Description and origin
In book V, chapter 6 of
The Lord of the Rings, Tolkien describes it thus:
"...it was a winged creature: if bird, then greater than all other birds, and it was naked, and neither quill nor feather did it bear, and its vast pinions were as webs of hide between horned fingers; and it stank. A creature of an older world maybe it was...." A few paragraphs later it is said to attack with "beak and claw". It and the others that served the Nazgûl as steeds were taken by Sauron who raised them in such a way that they grew to an unnatural size.
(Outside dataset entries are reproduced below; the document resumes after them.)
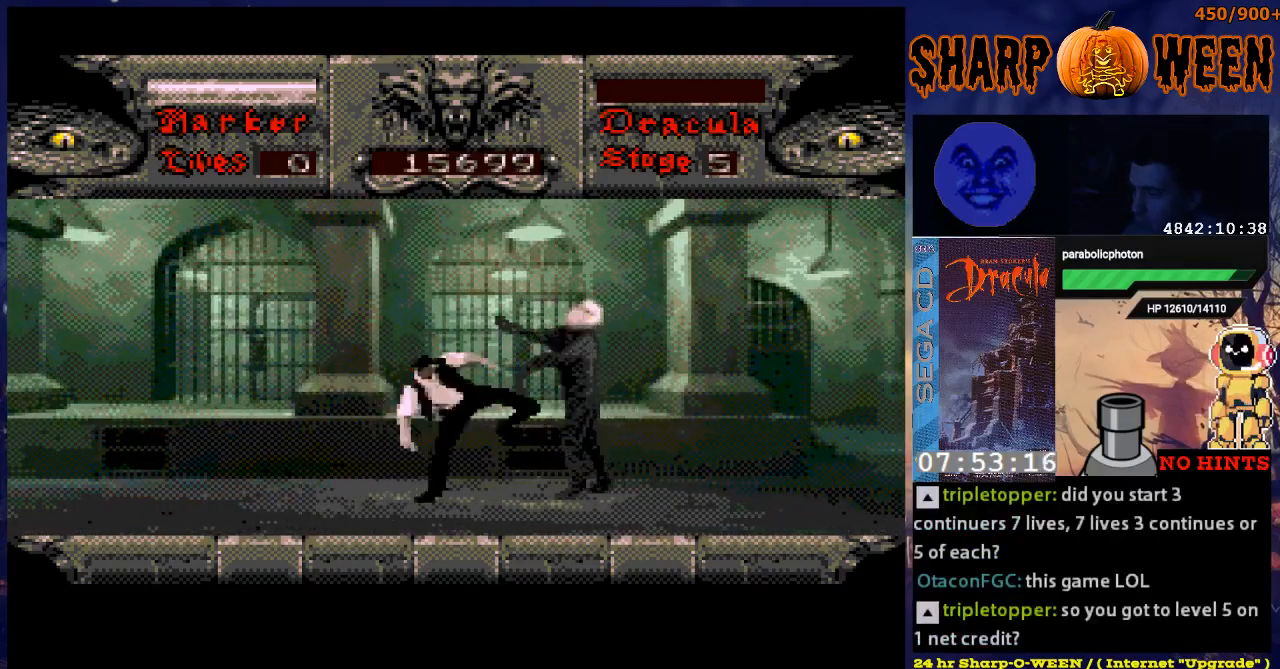
{"buttons": ["DPAD_RIGHT"], "events": [[33, "C", "down"], [84, "C", "up"], [134, "C", "down"], [234, "C", "up"], [284, "C", "down"], [385, "C", "up"], [435, "C", "down"], [485, "C", "up"]]}
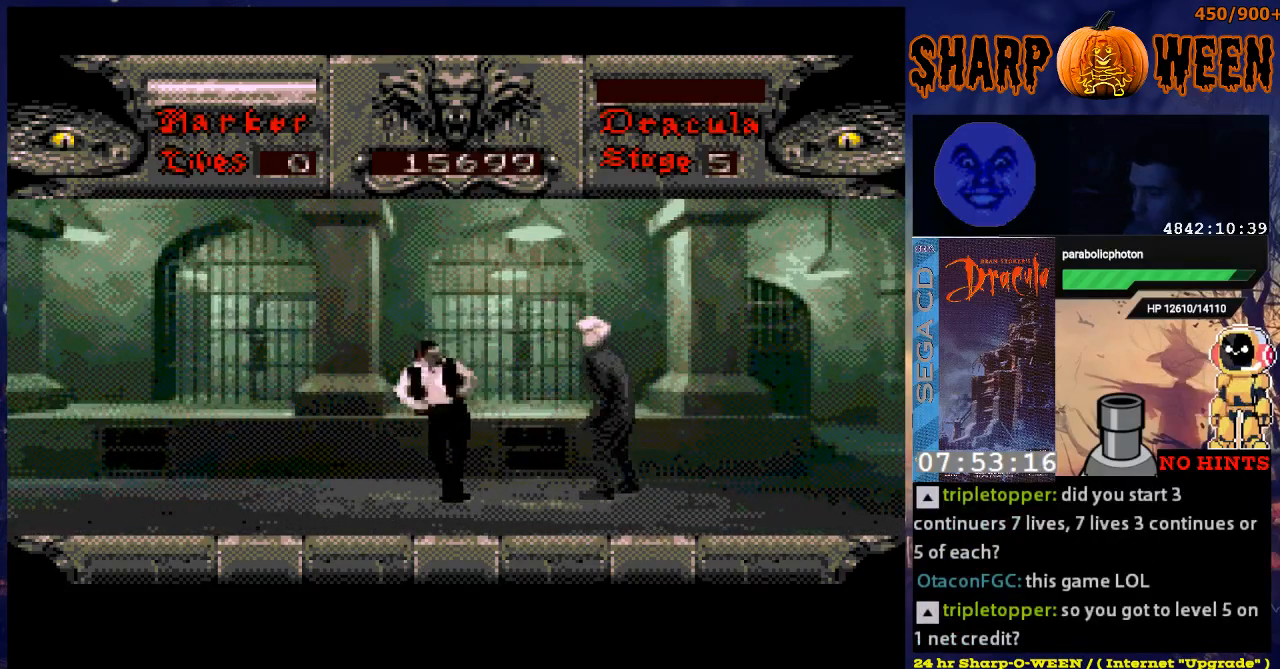
{"buttons": ["C", "DPAD_RIGHT"], "events": [[83, "C", "down"], [134, "C", "up"], [184, "C", "down"], [284, "C", "up"], [334, "C", "down"], [435, "C", "up"], [485, "C", "down"]]}
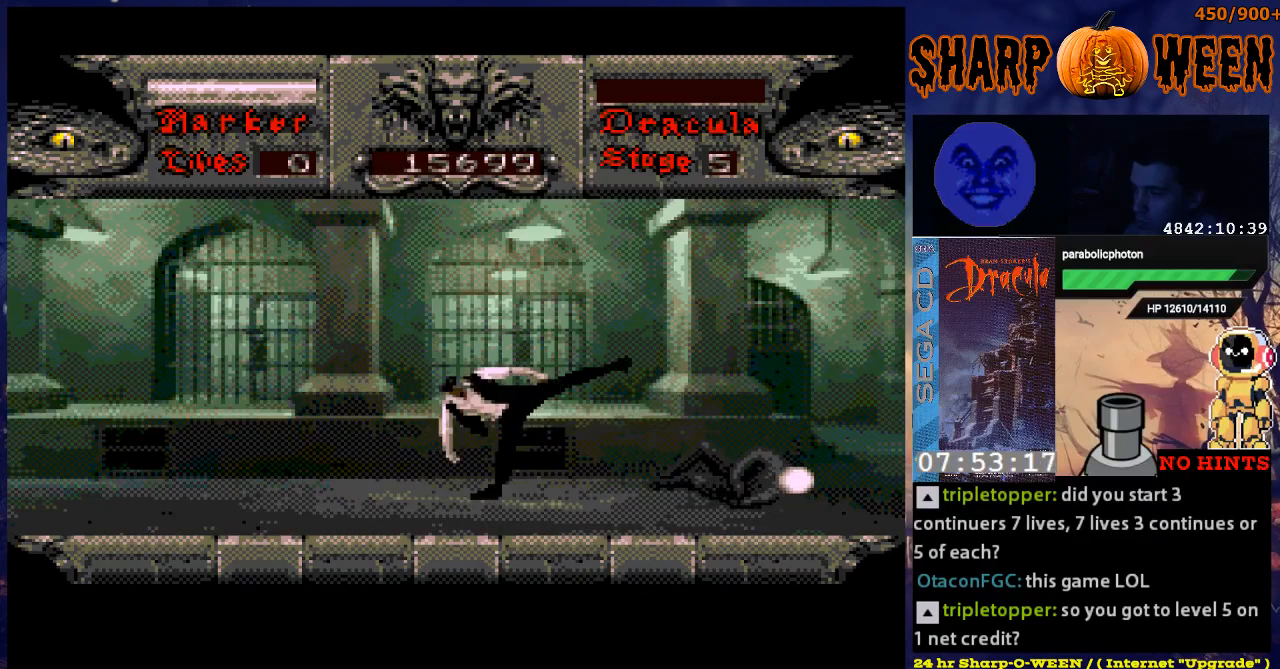
{"buttons": ["DPAD_RIGHT"], "events": [[33, "C", "up"], [117, "C", "down"], [167, "C", "up"], [200, "DPAD_RIGHT", "up"], [318, "DPAD_RIGHT", "down"]]}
This most closely resembles a very large hairless
pterosaur-like animal, although their wing structure is more like that of a
bat. Tolkien once wrote that he "did not intend the steed of the Witch-King to be what is now called a '
pterodactyl'", while acknolwedging that it was "obviously ...
pterodactylic and owes much" to the "new ... mythology of the 'Prehistoric'", and might even be "a last survivor of older geological eras." (
Letters, 211) The differences in the beast's anatomy from pterodactyls or any other species of pterosaur makes it doubtful he intended the fell beast to belong to any group of real creatures.
The fact that this description resembles that of the fantasy
dragon has led some to identify the fell beasts as such.[
citation needed] This is incorrect as dragons are already
well established in Tolkien's writings (see
Smaug,
Glaurung and
Ancalagon), and if they had been dragons, it is likely he would have simply called them such.